In the “Genuine Georgian Chicken Egg” (2011), Swiss artists Mariann Oppliger and Sophie Hofer collaborated with local artist Bessa Kartlelishvili. So as to raise the necessary money for travel and accomodation between Bern and the Tbilisi-based festival, over a period of several weeks the Swiss pair dressed in chicken suits, selling “Georgian-certified” eggs as artifacts for 20 Swiss francs (approximately USD $22) at certain Swiss art events. Later at “Free Fall” the artists gave a presentation regarding the projects intentions and showing how even their minimal costs had not been met. This provoked a discussion about relations between the arts and funding institutions.  

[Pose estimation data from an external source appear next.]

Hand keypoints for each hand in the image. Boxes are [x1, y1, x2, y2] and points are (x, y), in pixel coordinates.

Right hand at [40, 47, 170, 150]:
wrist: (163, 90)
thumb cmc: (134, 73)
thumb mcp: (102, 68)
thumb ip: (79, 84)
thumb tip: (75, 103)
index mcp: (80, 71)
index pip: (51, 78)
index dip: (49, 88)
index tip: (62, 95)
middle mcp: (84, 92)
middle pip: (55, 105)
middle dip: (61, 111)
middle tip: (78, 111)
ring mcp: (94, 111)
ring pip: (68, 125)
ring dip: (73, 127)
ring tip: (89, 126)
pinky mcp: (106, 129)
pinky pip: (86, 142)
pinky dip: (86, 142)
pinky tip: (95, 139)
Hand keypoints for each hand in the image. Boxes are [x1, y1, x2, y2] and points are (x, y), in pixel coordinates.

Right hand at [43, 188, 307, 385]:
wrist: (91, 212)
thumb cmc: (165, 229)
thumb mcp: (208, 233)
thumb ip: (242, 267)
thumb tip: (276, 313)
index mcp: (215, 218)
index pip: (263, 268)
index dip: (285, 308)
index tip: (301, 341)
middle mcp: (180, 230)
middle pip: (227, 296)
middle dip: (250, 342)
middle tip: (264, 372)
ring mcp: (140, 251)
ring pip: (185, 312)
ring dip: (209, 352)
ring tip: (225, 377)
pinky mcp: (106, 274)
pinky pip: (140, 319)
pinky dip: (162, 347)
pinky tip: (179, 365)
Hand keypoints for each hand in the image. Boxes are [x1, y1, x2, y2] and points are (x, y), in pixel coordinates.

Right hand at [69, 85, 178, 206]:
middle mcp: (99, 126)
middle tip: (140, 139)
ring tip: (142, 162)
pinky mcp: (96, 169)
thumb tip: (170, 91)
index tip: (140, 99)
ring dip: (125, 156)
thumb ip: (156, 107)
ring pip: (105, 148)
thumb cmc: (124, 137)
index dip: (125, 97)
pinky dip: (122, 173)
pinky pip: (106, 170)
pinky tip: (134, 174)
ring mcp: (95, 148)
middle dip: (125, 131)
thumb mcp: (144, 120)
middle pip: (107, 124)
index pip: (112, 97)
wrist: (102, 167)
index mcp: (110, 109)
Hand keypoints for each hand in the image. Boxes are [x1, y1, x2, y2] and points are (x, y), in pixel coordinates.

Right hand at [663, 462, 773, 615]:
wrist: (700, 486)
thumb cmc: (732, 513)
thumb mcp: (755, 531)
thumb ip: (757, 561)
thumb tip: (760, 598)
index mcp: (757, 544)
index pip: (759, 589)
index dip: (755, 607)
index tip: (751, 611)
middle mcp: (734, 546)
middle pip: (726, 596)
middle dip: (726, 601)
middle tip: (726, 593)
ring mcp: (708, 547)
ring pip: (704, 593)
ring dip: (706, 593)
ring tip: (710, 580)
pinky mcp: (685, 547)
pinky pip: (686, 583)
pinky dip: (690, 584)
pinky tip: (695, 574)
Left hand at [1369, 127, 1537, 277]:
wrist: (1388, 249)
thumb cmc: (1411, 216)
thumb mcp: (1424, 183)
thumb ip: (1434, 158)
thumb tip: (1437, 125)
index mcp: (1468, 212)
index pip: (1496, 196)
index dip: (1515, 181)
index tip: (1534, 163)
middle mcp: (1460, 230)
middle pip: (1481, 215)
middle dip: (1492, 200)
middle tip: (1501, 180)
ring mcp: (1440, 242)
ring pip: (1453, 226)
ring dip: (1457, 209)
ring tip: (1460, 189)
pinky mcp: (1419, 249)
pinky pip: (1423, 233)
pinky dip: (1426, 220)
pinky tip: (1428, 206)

Well-known international artists have also been taking part in the festival. This year included renditions of Tino Sehgal’s This Situtation, first realized in 2007, which Sehgal describes in the Artisterium 2011 catalog as “a kind of playful salon.” Other international works included Masaru Iwai’s video “Galaxy Wash” (2008), in which we watch the artist carefully wash a carrot, carp, book, glass, meat, teddy bear and shoe, meticulously filmed from below a transparent water-filled container. Viewing the eagerness with which Iwai cleans each object seemed to obliquely reference the Fukushima nuclear catastrophe, yet as the artist explained: “We wash objects because we know water makes them beautiful. But the beauty starts to emerge during the process of washing and the object doesn’t become beautiful because it’s washed . . . We have to be careful to keep washing our eyes every day as they are eyes with which we view art; there is no guarantee that the art we saw yesterday will hold the same beauty tomorrow.”

Viewer interacting with the Fleet Group’s “Personal Rotation” (2011). Courtesy of the artists.

Local works included art collective The Fleet Group’s interactive computer game installation, Personal Rotation(2011), in which participants were asked to match the sounds of different women achieving orgasm to a selection of national flags, as a purported  interrogation of socio-cultural conditioning. Stigmat, a group that produces videos and performances, led by poet and multimedia artist Giorgi Bundovni, staged De-formation (2011). At the entrance of the main exhibition hall Niko Tsetskhladze’s installation The Space that Laughs (2009/10), lured participants to a white wall to read the small text written there, triggering the sound of laughter. Different audience reactions were in turn recorded in situ by a discrete camera, as a playful form of audience participation.

In its fourth iteration, Artisterium continues to attaract interest both in the region and overseas. For a country with a dearth of art fairs and fundraising institutions, this is a unique opportunity for local, regional and international artists to stay in touch and develop new connections.